Copy out the items below, changing every "AUR" to "Arch User Repository" and leaving all other text unchanged. Leave the pictures out of your answer.

***** Data to use

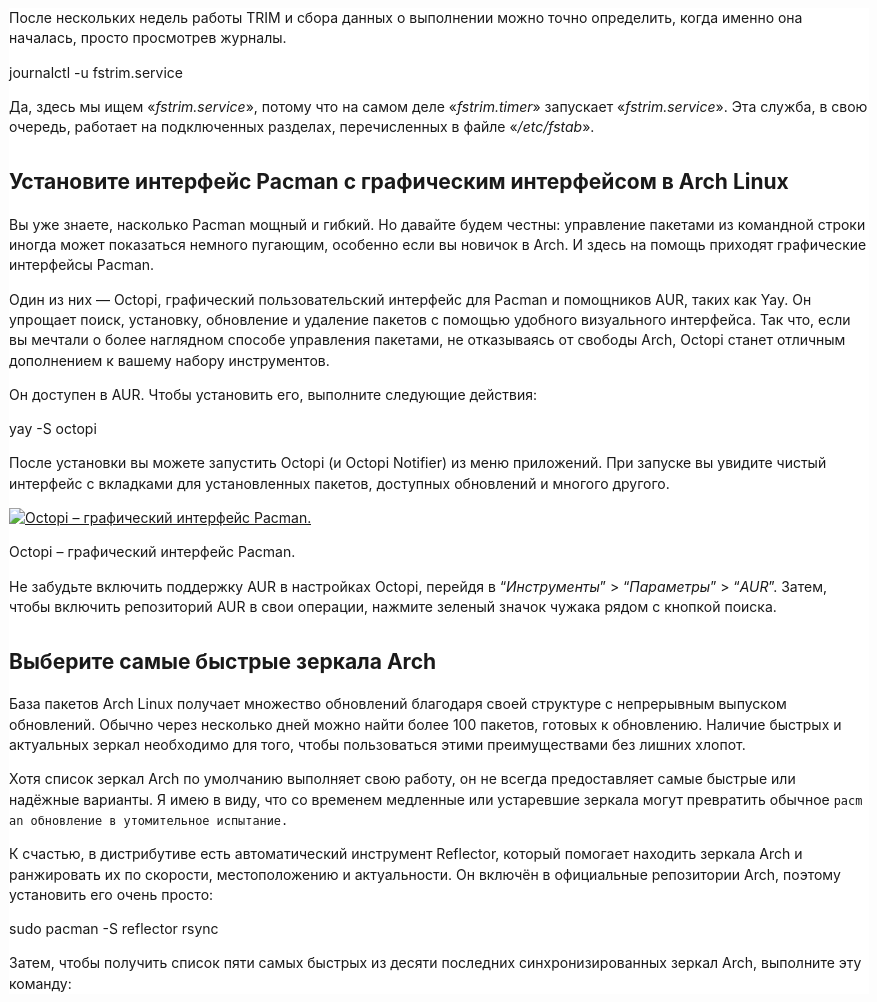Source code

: После нескольких недель работы TRIM и сбора данных о выполнении можно точно определить, когда именно она началась, просто просмотрев журналы.

journalctl -u fstrim.service

Да, здесь мы ищем «*fstrim.service*», потому что на самом деле «*fstrim.timer*» запускает «*fstrim.service*». Эта служба, в свою очередь, работает на подключенных разделах, перечисленных в файле «*/etc/fstab*».

## Установите интерфейс Pacman с графическим интерфейсом в Arch Linux

Вы уже знаете, насколько Pacman мощный и гибкий. Но давайте будем честны: управление пакетами из командной строки иногда может показаться немного пугающим, особенно если вы новичок в Arch. И здесь на помощь приходят графические интерфейсы Pacman.

Один из них — Octopi, графический пользовательский интерфейс для Pacman и помощников AUR, таких как Yay. Он упрощает поиск, установку, обновление и удаление пакетов с помощью удобного визуального интерфейса. Так что, если вы мечтали о более наглядном способе управления пакетами, не отказываясь от свободы Arch, Octopi станет отличным дополнением к вашему набору инструментов.

Он доступен в AUR. Чтобы установить его, выполните следующие действия:

yay -S octopi

После установки вы можете запустить Octopi (и Octopi Notifier) из меню приложений. При запуске вы увидите чистый интерфейс с вкладками для установленных пакетов, доступных обновлений и многого другого.

[![Octopi – графический интерфейс Pacman.](https://andreyex.ru/wp-content/uploads/2024/11/Osnovnye-shagi-posle-ustanovki-Arch-Linux_6.webp)](https://andreyex.ru/wp-content/uploads/2024/11/Osnovnye-shagi-posle-ustanovki-Arch-Linux_6.jpg)

Octopi – графический интерфейс Pacman.

Не забудьте включить поддержку AUR в настройках Octopi, перейдя в “*Инструменты*” > “*Параметры*” > “*AUR*”. Затем, чтобы включить репозиторий AUR в свои операции, нажмите зеленый значок чужака рядом с кнопкой поиска.

## Выберите самые быстрые зеркала Arch

База пакетов Arch Linux получает множество обновлений благодаря своей структуре с непрерывным выпуском обновлений. Обычно через несколько дней можно найти более 100 пакетов, готовых к обновлению. Наличие быстрых и актуальных зеркал необходимо для того, чтобы пользоваться этими преимуществами без лишних хлопот.

Хотя список зеркал Arch по умолчанию выполняет свою работу, он не всегда предоставляет самые быстрые или надёжные варианты. Я имею в виду, что со временем медленные или устаревшие зеркала могут превратить обычное `pacman обновление в утомительное испытание.`

К счастью, в дистрибутиве есть автоматический инструмент Reflector, который помогает находить зеркала Arch и ранжировать их по скорости, местоположению и актуальности. Он включён в официальные репозитории Arch, поэтому установить его очень просто:

sudo pacman -S reflector rsync

Затем, чтобы получить список пяти самых быстрых из десяти последних синхронизированных зеркал Arch, выполните эту команду:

**********

Response ::
Source code

: После нескольких недель работы TRIM и сбора данных о выполнении можно точно определить, когда именно она началась, просто просмотрев журналы.

journalctl -u fstrim.service

Да, здесь мы ищем «*fstrim.service*», потому что на самом деле «*fstrim.timer*» запускает «*fstrim.service*». Эта служба, в свою очередь, работает на подключенных разделах, перечисленных в файле «*/etc/fstab*».

## Установите интерфейс Pacman с графическим интерфейсом в Arch Linux

Вы уже знаете, насколько Pacman мощный и гибкий. Но давайте будем честны: управление пакетами из командной строки иногда может показаться немного пугающим, особенно если вы новичок в Arch. И здесь на помощь приходят графические интерфейсы Pacman.

Один из них — Octopi, графический пользовательский интерфейс для Pacman и помощников Arch User Repository, таких как Yay. Он упрощает поиск, установку, обновление и удаление пакетов с помощью удобного визуального интерфейса. Так что, если вы мечтали о более наглядном способе управления пакетами, не отказываясь от свободы Arch, Octopi станет отличным дополнением к вашему набору инструментов.

Он доступен в Arch User Repository. Чтобы установить его, выполните следующие действия:

yay -S octopi

После установки вы можете запустить Octopi (и Octopi Notifier) из меню приложений. При запуске вы увидите чистый интерфейс с вкладками для установленных пакетов, доступных обновлений и многого другого.

[![Octopi – графический интерфейс Pacman.](https://andreyex.ru/wp-content/uploads/2024/11/Osnovnye-shagi-posle-ustanovki-Arch-Linux_6.webp)](https://andreyex.ru/wp-content/uploads/2024/11/Osnovnye-shagi-posle-ustanovki-Arch-Linux_6.jpg)

Octopi – графический интерфейс Pacman.

Не забудьте включить поддержку Arch User Repository в настройках Octopi, перейдя в “*Инструменты*” > “*Параметры*” > “*Arch User Repository*”. Затем, чтобы включить репозиторий Arch User Repository в свои операции, нажмите зеленый значок чужака рядом с кнопкой поиска.

## Выберите самые быстрые зеркала Arch

База пакетов Arch Linux получает множество обновлений благодаря своей структуре с непрерывным выпуском обновлений. Обычно через несколько дней можно найти более 100 пакетов, готовых к обновлению. Наличие быстрых и актуальных зеркал необходимо для того, чтобы пользоваться этими преимуществами без лишних хлопот.

Хотя список зеркал Arch по умолчанию выполняет свою работу, он не всегда предоставляет самые быстрые или надёжные варианты. Я имею в виду, что со временем медленные или устаревшие зеркала могут превратить обычное `pacman обновление в утомительное испытание.`

К счастью, в дистрибутиве есть автоматический инструмент Reflector, который помогает находить зеркала Arch и ранжировать их по скорости, местоположению и актуальности. Он включён в официальные репозитории Arch, поэтому установить его очень просто:

sudo pacman -S reflector rsync

Затем, чтобы получить список пяти самых быстрых из десяти последних синхронизированных зеркал Arch, выполните эту команду:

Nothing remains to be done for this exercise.